Suppose I have data which looks like this:
dat <- data.frame(t = c(rep(0,30), rep(5,30), rep(10,30), rep(15,30), rep(20,30)), y = c(rnorm(30, 5, .5), rnorm(30, 4, .5), rnorm(30, 3, .5), rnorm(30, 2, .5), rnorm(30, 1, .5)))
Which has a sequence of treatments which have a set order (e.g. lab rats exposed to the same chemical at different concentrations or long-distance runners placed in hyperbaric chambers for increasing periods of time). What is the best way to determine whether there is a linear relationship or a step change at a critical point as there is in this second dataset?
dat2 <- dat change <- which(dat2$t %in% 10) dat2$y[change] <- dat2$y[change] + 1 change <- which(dat2$t %in% 15) dat2$y[change] <- dat2$y[change] - 1
How can you tell when the step change is significant with enough confidence to say one way or the other?
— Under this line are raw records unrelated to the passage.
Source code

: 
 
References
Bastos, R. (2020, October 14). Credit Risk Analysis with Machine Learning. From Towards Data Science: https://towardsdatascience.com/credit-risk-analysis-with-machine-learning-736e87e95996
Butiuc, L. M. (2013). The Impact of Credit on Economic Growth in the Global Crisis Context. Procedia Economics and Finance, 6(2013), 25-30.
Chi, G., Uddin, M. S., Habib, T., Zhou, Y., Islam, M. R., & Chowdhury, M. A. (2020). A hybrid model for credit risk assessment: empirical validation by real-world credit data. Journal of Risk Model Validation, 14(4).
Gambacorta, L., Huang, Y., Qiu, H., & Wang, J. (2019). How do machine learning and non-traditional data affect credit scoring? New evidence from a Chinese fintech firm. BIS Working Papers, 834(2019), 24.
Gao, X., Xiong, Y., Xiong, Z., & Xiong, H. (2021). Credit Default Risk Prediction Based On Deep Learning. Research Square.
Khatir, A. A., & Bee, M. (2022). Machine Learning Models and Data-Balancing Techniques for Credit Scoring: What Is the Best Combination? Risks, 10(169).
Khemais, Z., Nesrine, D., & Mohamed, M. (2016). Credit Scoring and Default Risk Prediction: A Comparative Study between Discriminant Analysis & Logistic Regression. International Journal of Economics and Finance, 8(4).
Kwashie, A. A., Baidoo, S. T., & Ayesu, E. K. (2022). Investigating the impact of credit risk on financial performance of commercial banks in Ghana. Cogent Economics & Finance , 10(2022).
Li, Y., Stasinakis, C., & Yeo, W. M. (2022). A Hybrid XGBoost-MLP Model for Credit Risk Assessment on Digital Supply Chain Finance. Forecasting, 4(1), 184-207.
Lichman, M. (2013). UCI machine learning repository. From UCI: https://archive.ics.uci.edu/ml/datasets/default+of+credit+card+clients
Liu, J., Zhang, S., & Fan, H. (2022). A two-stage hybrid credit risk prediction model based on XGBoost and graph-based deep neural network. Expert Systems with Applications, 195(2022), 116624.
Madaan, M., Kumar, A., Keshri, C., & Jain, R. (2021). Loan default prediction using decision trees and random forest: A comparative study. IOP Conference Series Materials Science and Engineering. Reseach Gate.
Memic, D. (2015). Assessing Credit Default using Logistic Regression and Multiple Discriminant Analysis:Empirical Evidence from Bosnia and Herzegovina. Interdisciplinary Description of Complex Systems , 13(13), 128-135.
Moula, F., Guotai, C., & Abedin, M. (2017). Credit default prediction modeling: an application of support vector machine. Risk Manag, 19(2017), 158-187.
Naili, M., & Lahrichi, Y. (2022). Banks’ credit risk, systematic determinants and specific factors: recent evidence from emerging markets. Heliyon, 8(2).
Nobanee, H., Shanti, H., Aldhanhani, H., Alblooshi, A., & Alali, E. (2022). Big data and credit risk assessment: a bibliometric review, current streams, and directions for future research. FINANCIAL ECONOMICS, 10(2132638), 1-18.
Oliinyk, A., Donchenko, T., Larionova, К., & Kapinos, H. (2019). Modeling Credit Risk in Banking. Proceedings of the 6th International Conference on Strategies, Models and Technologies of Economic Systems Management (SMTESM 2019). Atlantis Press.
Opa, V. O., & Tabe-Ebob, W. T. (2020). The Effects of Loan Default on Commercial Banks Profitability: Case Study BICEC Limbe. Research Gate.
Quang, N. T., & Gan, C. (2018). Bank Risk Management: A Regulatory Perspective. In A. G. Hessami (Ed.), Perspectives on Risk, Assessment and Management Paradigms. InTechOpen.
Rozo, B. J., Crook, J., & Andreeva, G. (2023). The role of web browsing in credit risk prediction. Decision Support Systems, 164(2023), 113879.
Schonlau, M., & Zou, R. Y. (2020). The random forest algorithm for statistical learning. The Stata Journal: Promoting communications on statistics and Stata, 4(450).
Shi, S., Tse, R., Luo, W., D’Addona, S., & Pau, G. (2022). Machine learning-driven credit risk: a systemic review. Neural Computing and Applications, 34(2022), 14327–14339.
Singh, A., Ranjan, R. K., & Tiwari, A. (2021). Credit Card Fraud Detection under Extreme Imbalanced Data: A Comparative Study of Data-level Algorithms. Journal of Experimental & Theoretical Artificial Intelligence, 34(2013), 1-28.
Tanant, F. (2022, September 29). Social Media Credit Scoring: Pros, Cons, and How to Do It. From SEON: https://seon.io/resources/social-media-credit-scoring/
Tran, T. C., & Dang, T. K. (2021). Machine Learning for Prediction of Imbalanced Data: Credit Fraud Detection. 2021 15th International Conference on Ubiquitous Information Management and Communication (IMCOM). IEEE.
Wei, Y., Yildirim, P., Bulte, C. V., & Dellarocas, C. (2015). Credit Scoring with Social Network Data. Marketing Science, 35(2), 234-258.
Or at least put a probability on the two possibilities.
Ideally I'd like only these two possibilities to be possible so that if something else with obvious outliers appeared in the data like this:
dat3 <- dat change <- which(dat3$t %in% 0) dat3$y[change] <- dat3$y[change] - 3
the obvious linear relationship would continue to be detected.
I have seen this question and note that changepoint analysis is probably not appropriate as there are multiple data points per treatment and not many treatments compared to a time series. I guess straightforward ANOVA or regression could be applied to identify a difference but I don't think it would identify a single step change. Although i'm happy to be proved wrong.